When I came to Seattle in 2015, I joined AVID, which stands for Amplifying Voices of Inmates with Disabilities. Through investigations, reports, videos, and, when necessary, legal action, AVID seeks reform of correctional facilities on behalf of people with disabilities in the system. This focus on corrections reform was unique in the disability advocacy field but so too was the focus on disability issues unique in corrections reform. At least 30% of prisoners and 40% of jail inmates have a disability. That means that a large percentage of the thousands of people released every year will face not only the stigma associated with their incarceration, but society’s biases against them because of their disabilities. This was the missing story.

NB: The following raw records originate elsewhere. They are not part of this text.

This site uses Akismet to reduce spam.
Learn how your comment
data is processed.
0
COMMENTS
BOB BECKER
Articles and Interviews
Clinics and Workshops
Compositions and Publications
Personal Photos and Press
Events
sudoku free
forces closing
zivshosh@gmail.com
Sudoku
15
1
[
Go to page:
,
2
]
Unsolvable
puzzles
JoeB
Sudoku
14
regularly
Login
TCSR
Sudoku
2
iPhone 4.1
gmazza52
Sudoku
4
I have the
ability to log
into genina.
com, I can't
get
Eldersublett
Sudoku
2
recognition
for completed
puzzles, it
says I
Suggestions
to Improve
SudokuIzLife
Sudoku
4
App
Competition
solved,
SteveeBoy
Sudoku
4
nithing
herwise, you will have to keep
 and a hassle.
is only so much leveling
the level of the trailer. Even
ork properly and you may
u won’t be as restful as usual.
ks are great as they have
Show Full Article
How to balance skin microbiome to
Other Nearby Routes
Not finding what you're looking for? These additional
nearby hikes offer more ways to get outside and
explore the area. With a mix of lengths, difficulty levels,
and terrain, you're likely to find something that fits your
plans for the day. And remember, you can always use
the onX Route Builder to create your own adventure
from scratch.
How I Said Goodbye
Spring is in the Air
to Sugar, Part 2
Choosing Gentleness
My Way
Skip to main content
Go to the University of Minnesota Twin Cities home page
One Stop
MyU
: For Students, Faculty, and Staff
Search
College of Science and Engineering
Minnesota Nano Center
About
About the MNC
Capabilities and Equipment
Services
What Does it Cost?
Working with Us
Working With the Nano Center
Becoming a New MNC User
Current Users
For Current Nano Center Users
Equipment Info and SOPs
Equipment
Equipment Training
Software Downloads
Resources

We knew that access to educational programs inside prisons could improve outcomes for formerly incarcerated people once out, but what happens when a blind prisoner tries to succeed in GED classes and is not provided audio or Braille materials? What happens if a person with a mental illness requires regular medical visits and prescriptions, but no plan is set up to connect that prisoner to treatment on the outside? Access to housing is critical to interrupting recidivism, but what if no accessible housing options exist for a former prisoner with a mobility disability?

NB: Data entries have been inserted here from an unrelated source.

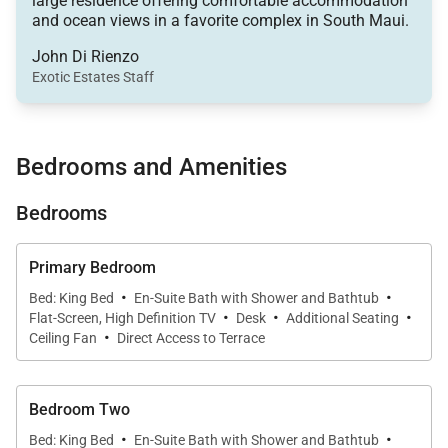
large residence offering comfortable accommodation
offering generous seating and an open layout ideal
and ocean views in a favorite complex in South Maui.
for entertaining or unwinding after a day at the
John Di Rienzo
beach. An oversized sectional sofa anchors the
Exotic Estates Staff
living area, while curated artwork and a softly
illuminated accent wall finished in gold-toned
wallpaper add visual depth and sophistication.
Bedrooms and Amenities
The living space flows naturally into the dining area
Bedrooms
and kitchen, allowing guests to remain connected
whether enjoying a casual afternoon or hosting an
Primary Bedroom
intimate dinner. Large glass doors open to the lanai,
·
·
inviting in natural light and ocean breezes.
Bed: King Bed
En-Suite Bath with Shower and Bathtub
·
·
·
Flat-Screen, High Definition TV
Desk
Additional Seating
·
Ceiling Fan
Direct Access to Terrace
Sleeping Accommodations | Up to 8 Guests
Bedroom Two
·
·
Bed: King Bed
En-Suite Bath with Shower and Bathtub
Villa F201 features three well-appointed bedroom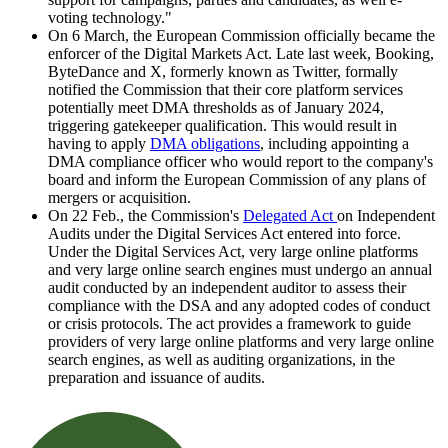
voting technology."
On 6 March, the European Commission officially became the
enforcer of the Digital Markets Act. Late last week, Booking,
ByteDance and X, formerly known as Twitter, formally
notified the Commission that their core platform services
potentially meet DMA thresholds as of January 2024,
triggering gatekeeper qualification. This would result in
having to apply
DMA obligations
, including appointing a
DMA compliance officer who would report to the company's
board and inform the European Commission of any plans of
mergers or acquisition.
On 22 Feb., the Commission's
Delegated Act
on Independent
Audits under the Digital Services Act entered into force.
Under the Digital Services Act, very large online platforms
and very large online search engines must undergo an annual
audit conducted by an independent auditor to assess their
compliance with the DSA and any adopted codes of conduct
or crisis protocols. The act provides a framework to guide
providers of very large online platforms and very large online
search engines, as well as auditing organizations, in the
preparation and issuance of audits.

Our country cannot tackle criminal justice reform without addressing disability-related issues. That is why we set out to capture the experience of disabled individuals as they reentered society, expecting that they would face unique obstacles on top of the known barriers to reentry that other inmates encounter. To make On the Outs, we identified three people with disabilities in Washington State prisons and planned to follow them from the end of their incarceration until several months after their release. Prisons don’t often allow filmmakers access to prisoners. We had a way around that. The AVID team is based at Disability Rights Washington, which is the state protection and advocacy system, or P&A, for Washington State. P&As exist in every US state and territory and command federally mandated access authority to investigate any facility where people with disabilities are, including schools, hospitals, nursing facilities—and state prisons. The prisons had to let us in, and we brought our cameras with us.

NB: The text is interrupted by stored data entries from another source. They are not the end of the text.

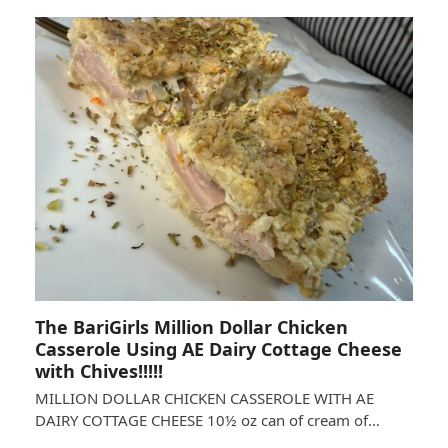
The BariGirls Million Dollar Chicken
Casserole Using AE Dairy Cottage Cheese
with Chives!!!!!
MILLION DOLLAR CHICKEN CASSEROLE WITH AE
DAIRY COTTAGE CHEESE 10½ oz can of cream of…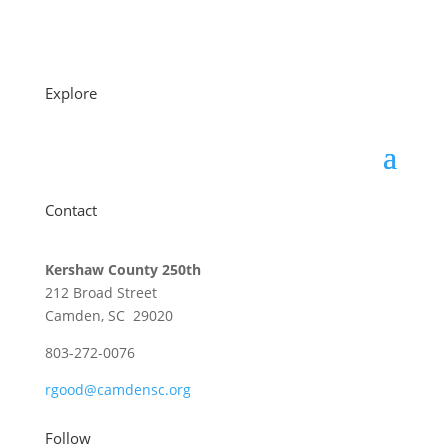
Explore
Contact
Kershaw County 250th
212 Broad Street
Camden, SC 29020
803-272-0076
rgood@camdensc.org
Follow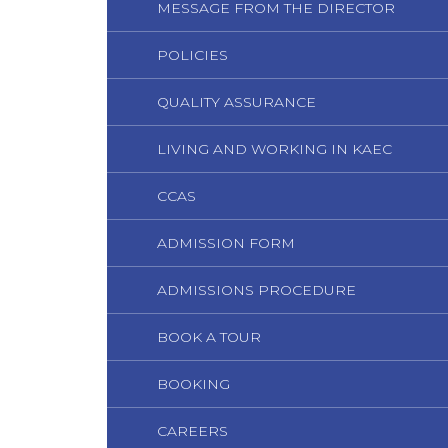
MESSAGE FROM THE DIRECTOR
POLICIES
QUALITY ASSURANCE
LIVING AND WORKING IN KAEC
CCAS
ADMISSION FORM
ADMISSIONS PROCEDURE
BOOK A TOUR
BOOKING
CAREERS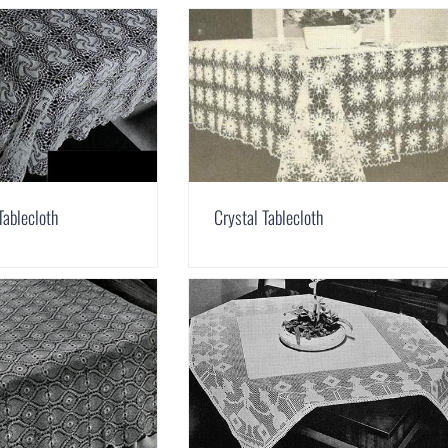
Tablecloth
Crystal Tablecloth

We witnessed the reentry process through the experience of Tyrone, Kara, and Eldorado, three Washington State prisoners. Each was reentering society with different concerns and after different lengths of incarceration, but all three experienced the confusion, frustration, and fear that came with going back to the world with few financial resources and few connections to the supports they knew they needed. Roughly two thirds of prisoners are rearrested within three years of release. Would Tyrone, Kara, and Eldorado make it on the “outs”?

On the Outs continues to play at film festivals, conferences, and other live events, and is now available for viewing on YouTube. We want everyone who is working for criminal justice reform to understand the issues people with disabilities face in the system, and we want disability advocates to understand how over-incarceration plays a role in the marginalization of the disability community. The AVID project, and this film, tells these overlooked stories.

 

Jordan Melograna is the director/co-producer of On the Outs: Reentry for Inmates With Disabilities.